The altitude of the cave system, now in the flanks of Littondale and with the main passage perched 65 m above the adjacent valley floor, indicates that it is of considerable age. The cave may encompass a geomorphological history spanning the entire glacial modification of Littondale, since the phreatic top of the Ramp is at an altitude at least 130 m above the present dale floor. The mean rate of valley floor excavation in the western Yorkshire Dales is 0.12 m/ka (Waltham, 1986), which suggests that Sleets Gill Cave is at least 1.1 Ma old. Sandstone pebbles in some of the clastic deposits of Dowkabottom Cave were derived from rocks of the Yoredale facies, now stripped from the plateau of Great Scar Limestone; their presence suggests that either the cave formed when the Yoredale cover was more extensive, or the Yoredale material was derived from a partial cover of glacial debris, subsequently largely eroded away. The sediment and speleothem sequence within these caves constitute a stratigraphical record of the evolution of Littondale, yet to be elucidated in full.
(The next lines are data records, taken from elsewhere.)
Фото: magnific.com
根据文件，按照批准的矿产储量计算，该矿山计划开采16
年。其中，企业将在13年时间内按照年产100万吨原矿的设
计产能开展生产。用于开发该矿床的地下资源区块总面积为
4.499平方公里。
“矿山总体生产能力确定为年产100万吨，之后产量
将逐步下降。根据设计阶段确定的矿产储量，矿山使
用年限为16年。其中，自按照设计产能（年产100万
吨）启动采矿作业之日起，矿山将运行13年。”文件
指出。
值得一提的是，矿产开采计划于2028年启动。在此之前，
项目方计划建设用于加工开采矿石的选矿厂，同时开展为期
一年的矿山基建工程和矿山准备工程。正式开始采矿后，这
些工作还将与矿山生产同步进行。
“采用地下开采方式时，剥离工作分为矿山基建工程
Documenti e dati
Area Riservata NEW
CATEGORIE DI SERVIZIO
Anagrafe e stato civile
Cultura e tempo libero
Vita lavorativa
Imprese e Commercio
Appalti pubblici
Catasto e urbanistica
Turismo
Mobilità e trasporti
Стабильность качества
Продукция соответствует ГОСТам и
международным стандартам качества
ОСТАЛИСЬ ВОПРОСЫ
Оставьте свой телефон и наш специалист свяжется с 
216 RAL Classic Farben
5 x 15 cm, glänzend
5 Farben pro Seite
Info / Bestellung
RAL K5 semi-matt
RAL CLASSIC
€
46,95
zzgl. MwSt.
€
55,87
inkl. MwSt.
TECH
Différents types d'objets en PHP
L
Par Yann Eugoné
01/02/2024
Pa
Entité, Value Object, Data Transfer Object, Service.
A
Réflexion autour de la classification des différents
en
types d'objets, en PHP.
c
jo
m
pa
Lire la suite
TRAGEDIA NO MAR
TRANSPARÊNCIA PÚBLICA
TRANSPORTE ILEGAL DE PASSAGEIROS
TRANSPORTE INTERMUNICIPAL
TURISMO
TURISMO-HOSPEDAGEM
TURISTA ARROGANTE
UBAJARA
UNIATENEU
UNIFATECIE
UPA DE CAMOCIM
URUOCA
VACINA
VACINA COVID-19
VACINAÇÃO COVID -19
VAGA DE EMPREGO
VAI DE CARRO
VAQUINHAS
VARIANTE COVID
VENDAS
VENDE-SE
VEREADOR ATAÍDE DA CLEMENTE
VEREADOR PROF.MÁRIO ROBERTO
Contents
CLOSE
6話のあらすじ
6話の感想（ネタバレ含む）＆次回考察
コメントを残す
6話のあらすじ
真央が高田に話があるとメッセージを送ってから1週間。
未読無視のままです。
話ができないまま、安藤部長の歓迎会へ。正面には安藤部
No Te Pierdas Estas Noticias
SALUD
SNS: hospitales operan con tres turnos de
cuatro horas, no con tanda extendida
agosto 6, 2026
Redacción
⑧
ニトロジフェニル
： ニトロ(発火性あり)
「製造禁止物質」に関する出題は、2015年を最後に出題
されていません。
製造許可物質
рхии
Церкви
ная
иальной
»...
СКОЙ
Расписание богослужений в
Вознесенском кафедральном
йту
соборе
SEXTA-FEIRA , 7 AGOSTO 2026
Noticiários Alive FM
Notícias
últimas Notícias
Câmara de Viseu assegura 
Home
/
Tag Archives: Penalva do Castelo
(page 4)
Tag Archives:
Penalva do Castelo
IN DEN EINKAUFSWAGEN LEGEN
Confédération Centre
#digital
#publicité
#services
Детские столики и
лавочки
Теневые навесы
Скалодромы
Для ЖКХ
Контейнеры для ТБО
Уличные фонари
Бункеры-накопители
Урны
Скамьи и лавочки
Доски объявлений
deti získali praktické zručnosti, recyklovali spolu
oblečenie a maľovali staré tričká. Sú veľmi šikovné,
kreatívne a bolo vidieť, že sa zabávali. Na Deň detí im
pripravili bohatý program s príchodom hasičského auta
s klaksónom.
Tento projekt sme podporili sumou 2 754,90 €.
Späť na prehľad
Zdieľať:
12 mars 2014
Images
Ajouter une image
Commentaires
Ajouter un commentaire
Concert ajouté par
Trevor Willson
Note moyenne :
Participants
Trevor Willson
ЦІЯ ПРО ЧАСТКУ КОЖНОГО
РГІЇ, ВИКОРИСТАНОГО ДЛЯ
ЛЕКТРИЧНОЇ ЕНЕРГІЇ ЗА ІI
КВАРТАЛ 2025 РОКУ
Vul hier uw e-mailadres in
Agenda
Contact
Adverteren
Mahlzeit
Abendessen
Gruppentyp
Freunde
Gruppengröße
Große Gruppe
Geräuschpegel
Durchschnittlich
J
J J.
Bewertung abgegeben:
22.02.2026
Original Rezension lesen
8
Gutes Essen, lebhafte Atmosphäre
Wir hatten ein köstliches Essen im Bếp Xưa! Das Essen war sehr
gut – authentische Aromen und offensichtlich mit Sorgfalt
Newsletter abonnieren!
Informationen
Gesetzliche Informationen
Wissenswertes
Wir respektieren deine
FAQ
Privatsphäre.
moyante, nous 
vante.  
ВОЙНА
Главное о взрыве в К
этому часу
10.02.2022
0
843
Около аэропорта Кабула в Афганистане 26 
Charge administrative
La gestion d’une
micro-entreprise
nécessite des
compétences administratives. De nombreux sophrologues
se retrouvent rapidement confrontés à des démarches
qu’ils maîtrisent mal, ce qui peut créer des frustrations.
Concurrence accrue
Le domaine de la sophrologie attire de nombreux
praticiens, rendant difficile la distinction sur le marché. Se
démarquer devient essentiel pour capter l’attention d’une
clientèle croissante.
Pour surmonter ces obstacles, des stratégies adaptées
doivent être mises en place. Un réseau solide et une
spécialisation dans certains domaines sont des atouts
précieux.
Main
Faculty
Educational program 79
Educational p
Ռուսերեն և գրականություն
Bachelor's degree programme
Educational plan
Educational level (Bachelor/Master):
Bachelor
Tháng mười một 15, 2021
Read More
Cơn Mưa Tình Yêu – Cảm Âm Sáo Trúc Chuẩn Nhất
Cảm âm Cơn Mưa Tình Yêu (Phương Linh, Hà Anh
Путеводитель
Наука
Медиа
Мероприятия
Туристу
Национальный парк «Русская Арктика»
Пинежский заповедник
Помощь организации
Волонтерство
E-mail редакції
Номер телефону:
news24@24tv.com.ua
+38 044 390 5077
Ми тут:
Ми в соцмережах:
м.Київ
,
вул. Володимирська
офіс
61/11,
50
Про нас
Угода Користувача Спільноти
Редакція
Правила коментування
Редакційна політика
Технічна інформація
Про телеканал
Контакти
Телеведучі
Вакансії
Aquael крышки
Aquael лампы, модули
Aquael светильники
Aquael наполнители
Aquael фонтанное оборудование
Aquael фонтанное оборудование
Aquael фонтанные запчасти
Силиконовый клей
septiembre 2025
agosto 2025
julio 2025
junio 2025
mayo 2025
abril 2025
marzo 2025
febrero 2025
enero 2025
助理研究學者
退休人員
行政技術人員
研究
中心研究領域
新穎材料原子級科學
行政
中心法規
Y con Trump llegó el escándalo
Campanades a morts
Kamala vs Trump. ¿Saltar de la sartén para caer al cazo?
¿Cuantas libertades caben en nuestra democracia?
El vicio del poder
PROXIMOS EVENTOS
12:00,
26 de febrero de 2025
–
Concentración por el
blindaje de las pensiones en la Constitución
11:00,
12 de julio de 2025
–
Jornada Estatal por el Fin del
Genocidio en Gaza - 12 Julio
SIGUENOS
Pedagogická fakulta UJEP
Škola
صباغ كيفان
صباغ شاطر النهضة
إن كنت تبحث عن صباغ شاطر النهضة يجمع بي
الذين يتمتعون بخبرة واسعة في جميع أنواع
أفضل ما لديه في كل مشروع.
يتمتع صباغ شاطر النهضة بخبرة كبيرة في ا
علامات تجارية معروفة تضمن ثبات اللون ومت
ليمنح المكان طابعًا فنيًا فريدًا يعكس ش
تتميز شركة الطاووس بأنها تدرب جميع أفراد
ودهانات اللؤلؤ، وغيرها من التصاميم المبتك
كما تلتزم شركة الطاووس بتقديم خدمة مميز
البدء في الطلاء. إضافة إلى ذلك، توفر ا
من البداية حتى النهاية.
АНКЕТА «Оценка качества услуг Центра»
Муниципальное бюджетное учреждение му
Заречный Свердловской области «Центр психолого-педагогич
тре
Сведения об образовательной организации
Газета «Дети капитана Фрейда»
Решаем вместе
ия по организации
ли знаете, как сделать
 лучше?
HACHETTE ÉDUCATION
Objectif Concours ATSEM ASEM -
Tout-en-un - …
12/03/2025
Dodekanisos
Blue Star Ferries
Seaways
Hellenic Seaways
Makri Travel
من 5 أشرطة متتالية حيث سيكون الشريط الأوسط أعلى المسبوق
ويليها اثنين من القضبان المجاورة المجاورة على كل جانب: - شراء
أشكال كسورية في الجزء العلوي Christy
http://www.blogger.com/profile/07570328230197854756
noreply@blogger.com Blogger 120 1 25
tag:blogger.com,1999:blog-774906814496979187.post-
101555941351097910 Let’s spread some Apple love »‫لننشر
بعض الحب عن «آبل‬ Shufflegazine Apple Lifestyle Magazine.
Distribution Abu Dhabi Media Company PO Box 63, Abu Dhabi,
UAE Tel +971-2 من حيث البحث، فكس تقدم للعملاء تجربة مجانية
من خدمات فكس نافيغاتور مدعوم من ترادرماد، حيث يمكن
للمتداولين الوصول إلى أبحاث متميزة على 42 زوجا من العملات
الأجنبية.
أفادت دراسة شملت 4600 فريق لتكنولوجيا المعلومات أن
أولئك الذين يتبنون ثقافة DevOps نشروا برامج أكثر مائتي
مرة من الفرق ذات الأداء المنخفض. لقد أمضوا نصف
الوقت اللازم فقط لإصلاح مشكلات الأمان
The present hydrology is complex, with percolation water derived largely from distant autogenic sources draining via immature caves to a resurgence near the valley floor. Response to heavy rainfall is delayed, but the outlets from Sleets Gill Cave, to both the permanent Moss Beck resurgence and also a flood rising below the entrance
Conclusion
The two caves are fragments of a very old system which once carried deep phreatic flow from a large limestone plateau towards Littondale prior to its glacial entrenchment. Sleets Gill Cave contains Britain's finest examples of steeply inclined phreatic tubes, which may have fed ancient vauclusian risings. An immature modern phreas, fed by autogenic input and draining to a valley floor resurgence, lies alongside the larger abandoned passages, and the ancient phreatic conduits may still be utilized during periods of high flow.